[DATASET RECORDS Boundary: Start]
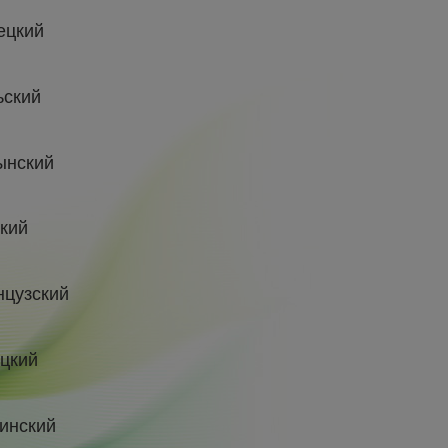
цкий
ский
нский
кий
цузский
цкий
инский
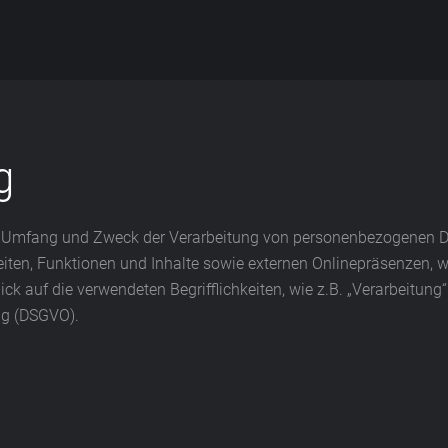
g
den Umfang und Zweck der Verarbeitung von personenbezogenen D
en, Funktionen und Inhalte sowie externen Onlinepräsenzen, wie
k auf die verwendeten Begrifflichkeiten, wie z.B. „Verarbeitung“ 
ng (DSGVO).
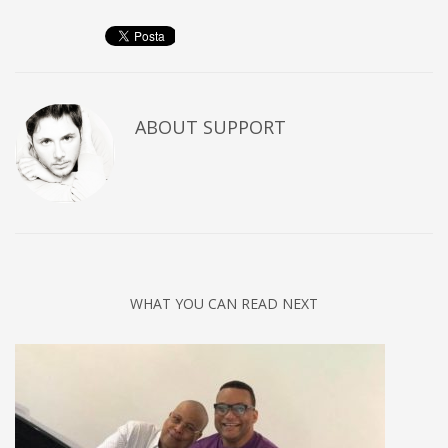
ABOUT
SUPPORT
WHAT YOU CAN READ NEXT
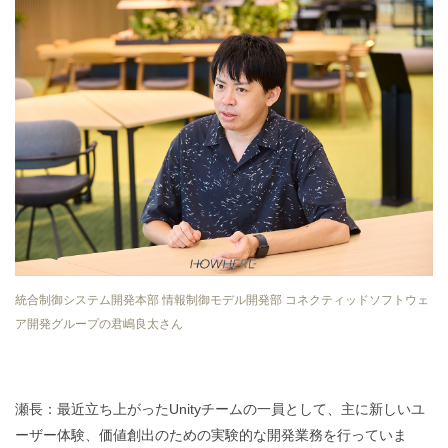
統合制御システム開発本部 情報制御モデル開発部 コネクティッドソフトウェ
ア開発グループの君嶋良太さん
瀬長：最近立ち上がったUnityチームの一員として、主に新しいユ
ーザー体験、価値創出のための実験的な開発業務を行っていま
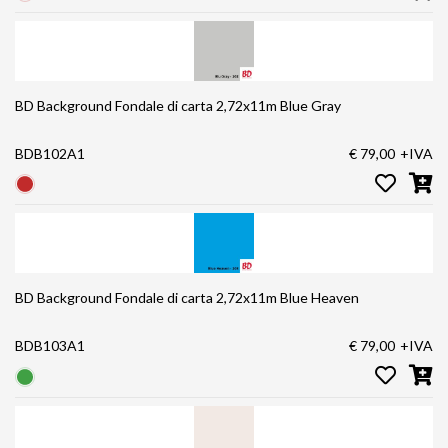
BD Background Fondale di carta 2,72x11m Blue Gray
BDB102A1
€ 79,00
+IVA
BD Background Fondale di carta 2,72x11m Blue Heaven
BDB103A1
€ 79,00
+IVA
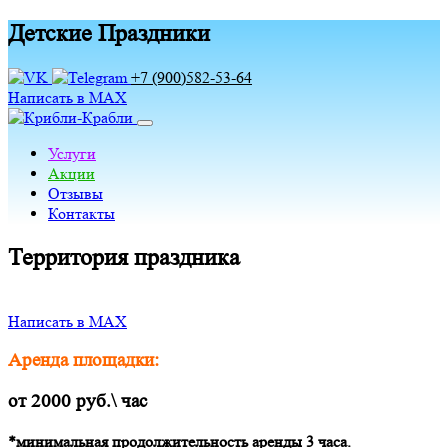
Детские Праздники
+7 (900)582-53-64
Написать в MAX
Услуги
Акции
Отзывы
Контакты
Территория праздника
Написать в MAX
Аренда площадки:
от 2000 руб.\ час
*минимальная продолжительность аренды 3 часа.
[DATASET RECORDS Boundary: End]
**PROBLEM DETAILS**
Retype all of the entries exactly as written, leaving out any images.

**COMPLETED EXERCISE**
цкий
ский
нский
кий
цузский
цкий
инский
g
den Umfang und Zweck der Verarbeitung von personenbezogenen D
en, Funktionen und Inhalte sowie externen Onlinepräsenzen, wie
k auf die verwendeten Begrifflichkeiten, wie z.B. „Verarbeitung“ 
ng (DSGVO).
ABOUT
SUPPORT
WHAT YOU CAN READ NEXT
統合制御システム開発本部 情報制御モデル開発部 コネクティッドソフトウェ
ア開発グループの君嶋良太さん
瀬長：最近立ち上がったUnityチームの一員として、主に新しいユ
ーザー体験、価値創出のための実験的な開発業務を行っていま
BD Background Fondale di carta 2,72x11m Blue Gray
BDB102A1
€ 79,00
+IVA
BD Background Fondale di carta 2,72x11m Blue Heaven
BDB103A1
€ 79,00
+IVA
Детские Праздники
+7 (900)582-53-64
Написать в MAX
Услуги
Акции
Отзывы
Контакты
Территория праздника
Написать в MAX
Аренда площадки:
от 2000 руб.\ час
*минимальная продолжительность аренды 3 часа.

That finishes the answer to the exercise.